Телефон стоял на столе в центре пустой комнаты, стоял так, будто специально ждал только ее. Судя по его виду, делал он это уже давно – вместо сенсорной панели или даже кнопок его украшал диск с дырочками, в которых прятались когда-то черные, а теперь грязно-бурые цифры. Казалось, округлая желтоватая трубка подрагивала, испуская заливистый зов. Черные пальцы легли на холодный пластик, назойливый звон прекратился.
– Алло?
– Лилит, это я, Игнат.
Фактор остановился, запыхавшись. Он бежал вверх, перепрыгивая через две ступеньки, когда телефон внезапно затих. В ушах пел высоковольтный провод тишины, да молоточками стучала кровь. Что, если ему просто почудилось? Вроде как эта постоянная капель... Нет. Нет! Это должно быть где-то здесь, поблизости, иначе бы он просто не услышал звонка даже сквозь «бумажные» стены хрущевки. Он поднялся на площадку и толкнул дверь квартиры с покосившейся цифрой «восемь».
– Я хотел тебе сказать...
– Я хотела тебе сказать...
Слова столкнулись, запутались буквами. Оба замолчали, давая другому время продолжить, и снова начали одновременно:
– Давай ты первый...
– Ты первая...
Снова молчание, только слабый шорох в трубке, будто прилив, навечно заключенный в раковине. Наконец волна вынесла на берег слуха жемчужины.

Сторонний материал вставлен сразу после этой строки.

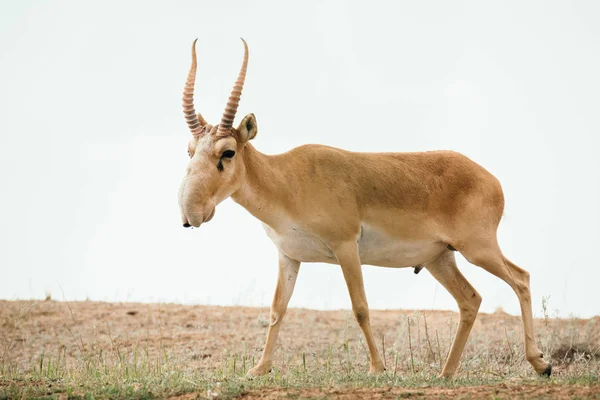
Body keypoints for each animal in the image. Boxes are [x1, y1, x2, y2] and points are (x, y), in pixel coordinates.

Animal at [178, 39, 552, 376]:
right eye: (190, 150)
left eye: (228, 152)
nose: (190, 215)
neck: (288, 179)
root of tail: (491, 180)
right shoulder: (289, 256)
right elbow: (277, 310)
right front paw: (258, 369)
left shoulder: (346, 247)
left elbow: (360, 307)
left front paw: (377, 368)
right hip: (440, 258)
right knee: (470, 299)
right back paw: (446, 373)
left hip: (478, 249)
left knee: (521, 279)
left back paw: (541, 364)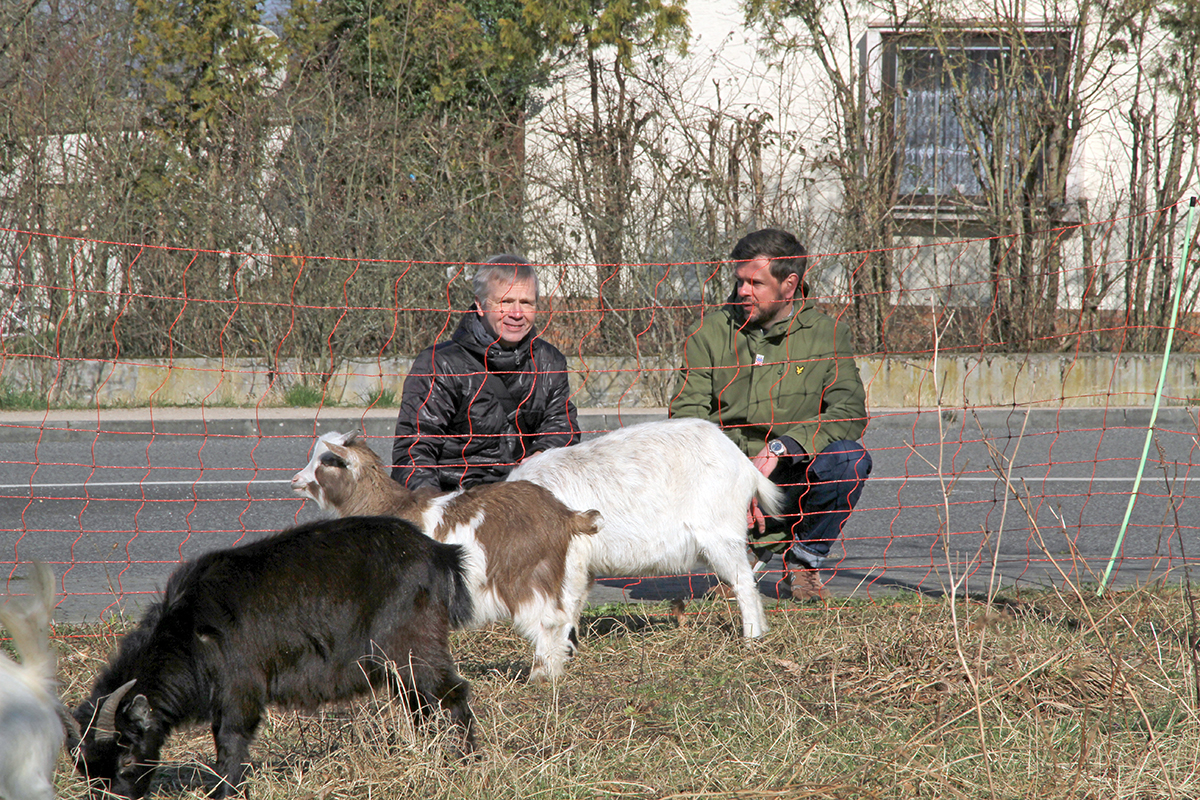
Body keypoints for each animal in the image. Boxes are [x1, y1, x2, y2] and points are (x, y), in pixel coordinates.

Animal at [68, 515, 475, 796]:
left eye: (127, 757)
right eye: (85, 771)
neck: (188, 632)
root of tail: (439, 553)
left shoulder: (238, 687)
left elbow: (230, 740)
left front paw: (224, 792)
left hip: (413, 644)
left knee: (452, 694)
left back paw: (464, 762)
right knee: (420, 703)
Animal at [292, 431, 600, 681]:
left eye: (326, 461)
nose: (296, 480)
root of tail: (566, 516)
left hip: (528, 576)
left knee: (548, 620)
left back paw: (540, 675)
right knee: (564, 618)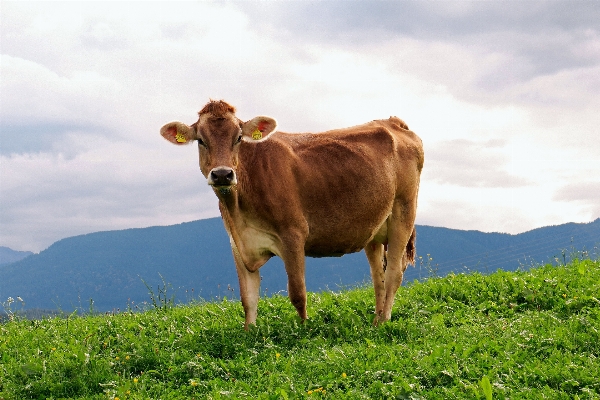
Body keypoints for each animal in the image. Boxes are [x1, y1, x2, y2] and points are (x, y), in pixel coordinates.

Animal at [159, 100, 422, 328]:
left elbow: (297, 292)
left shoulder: (293, 234)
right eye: (201, 140)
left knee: (394, 273)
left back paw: (383, 322)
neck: (238, 211)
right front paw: (249, 333)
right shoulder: (237, 243)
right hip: (374, 228)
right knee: (378, 277)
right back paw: (376, 319)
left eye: (239, 138)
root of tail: (393, 122)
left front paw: (304, 330)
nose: (222, 174)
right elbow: (248, 298)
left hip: (404, 211)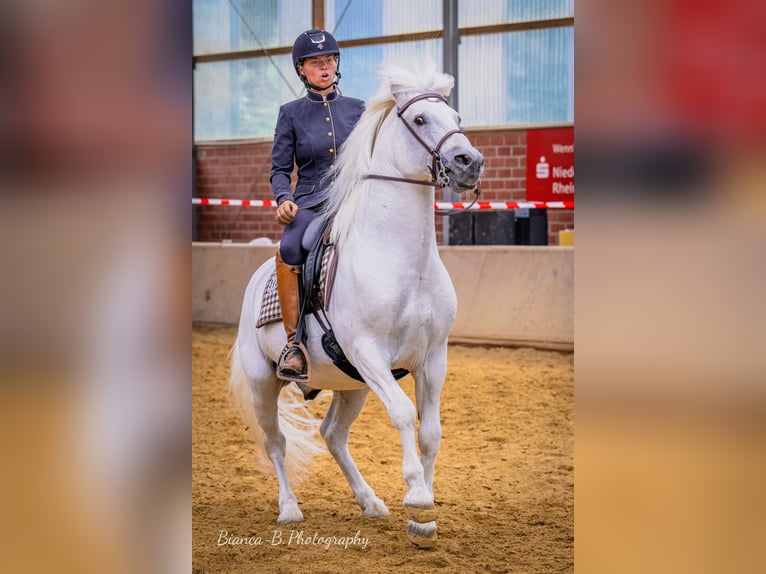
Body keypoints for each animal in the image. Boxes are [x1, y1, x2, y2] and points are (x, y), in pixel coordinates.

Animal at [229, 63, 484, 547]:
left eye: (458, 117)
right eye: (420, 119)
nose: (470, 162)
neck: (404, 260)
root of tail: (254, 280)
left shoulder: (432, 358)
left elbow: (431, 431)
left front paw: (423, 516)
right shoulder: (368, 352)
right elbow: (402, 412)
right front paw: (416, 495)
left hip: (352, 386)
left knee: (331, 434)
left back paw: (370, 502)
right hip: (264, 383)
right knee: (276, 443)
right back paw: (289, 509)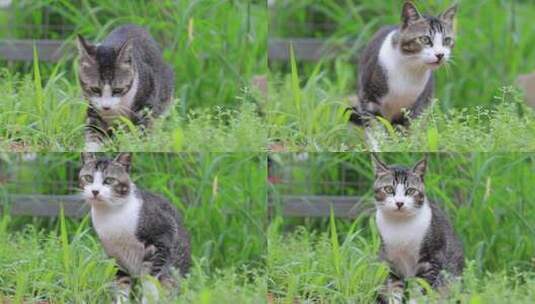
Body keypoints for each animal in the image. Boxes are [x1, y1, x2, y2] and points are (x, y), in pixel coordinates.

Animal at [78, 152, 191, 302]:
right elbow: (122, 285)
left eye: (109, 180)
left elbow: (149, 283)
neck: (110, 215)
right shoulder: (116, 256)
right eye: (88, 178)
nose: (95, 191)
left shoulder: (161, 241)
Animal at [372, 156, 464, 302]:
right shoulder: (391, 263)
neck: (400, 226)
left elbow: (419, 291)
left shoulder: (431, 260)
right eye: (388, 189)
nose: (399, 203)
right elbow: (394, 289)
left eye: (410, 191)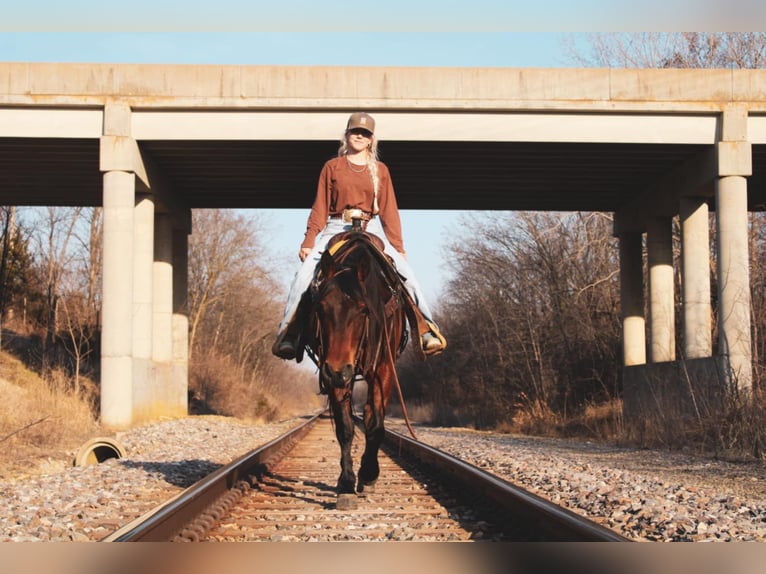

– Смерть – это больно, - низкий глуховатый голос Игната. – Я не хотел умирать.
– Прости, прости меня! – Заторопилась Лилит. – Я думала, у меня будет много времени, чтобы тебе это сказать, но я ошибалась. Это самая страшная моя ошибка. Время – оно осталось, а тебя больше нет. Я должна была сказать тебе тогда... – она замялась, сознавая, как плоско и банально прозвучат ее слова. Почему, когда люди говорят о самом важном на свете, они делают это одинаково? Тысячелетиями повторяют одну и ту же короткую фразу, затертую языками, как серебряная монета, давно потерявшая свой первоначальный вес.